TASK TO CARRY OUT:
Report every line in the data below that contains the word "French".

======== RECORD EXCERPTS

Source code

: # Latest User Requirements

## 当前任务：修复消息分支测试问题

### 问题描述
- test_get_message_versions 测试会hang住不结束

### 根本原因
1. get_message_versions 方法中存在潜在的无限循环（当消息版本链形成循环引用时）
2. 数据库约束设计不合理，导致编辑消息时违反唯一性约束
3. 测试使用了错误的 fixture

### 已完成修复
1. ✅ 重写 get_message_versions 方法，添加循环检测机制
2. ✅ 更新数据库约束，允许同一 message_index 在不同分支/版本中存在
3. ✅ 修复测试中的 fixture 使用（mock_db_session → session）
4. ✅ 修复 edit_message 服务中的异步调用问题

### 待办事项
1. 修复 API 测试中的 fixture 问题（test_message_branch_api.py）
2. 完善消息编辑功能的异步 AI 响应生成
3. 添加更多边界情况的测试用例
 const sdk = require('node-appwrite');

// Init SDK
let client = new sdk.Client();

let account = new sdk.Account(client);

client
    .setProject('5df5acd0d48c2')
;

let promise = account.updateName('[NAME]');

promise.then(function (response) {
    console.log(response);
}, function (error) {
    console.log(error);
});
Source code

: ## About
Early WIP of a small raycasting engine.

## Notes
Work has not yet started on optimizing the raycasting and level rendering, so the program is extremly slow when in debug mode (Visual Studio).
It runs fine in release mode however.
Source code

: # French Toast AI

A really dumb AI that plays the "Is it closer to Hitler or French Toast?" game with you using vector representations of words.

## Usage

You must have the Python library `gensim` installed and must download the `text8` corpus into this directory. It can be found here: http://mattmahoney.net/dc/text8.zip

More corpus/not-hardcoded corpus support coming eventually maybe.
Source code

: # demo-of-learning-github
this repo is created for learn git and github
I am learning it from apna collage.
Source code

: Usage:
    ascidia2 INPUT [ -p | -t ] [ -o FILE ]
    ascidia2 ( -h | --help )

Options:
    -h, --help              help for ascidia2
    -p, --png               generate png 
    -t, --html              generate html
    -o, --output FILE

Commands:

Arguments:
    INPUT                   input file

================

EXPECTED ANSWER:
: # French Toast AI
A really dumb AI that plays the "Is it closer to Hitler or French Toast?" game with you using vector representations of words.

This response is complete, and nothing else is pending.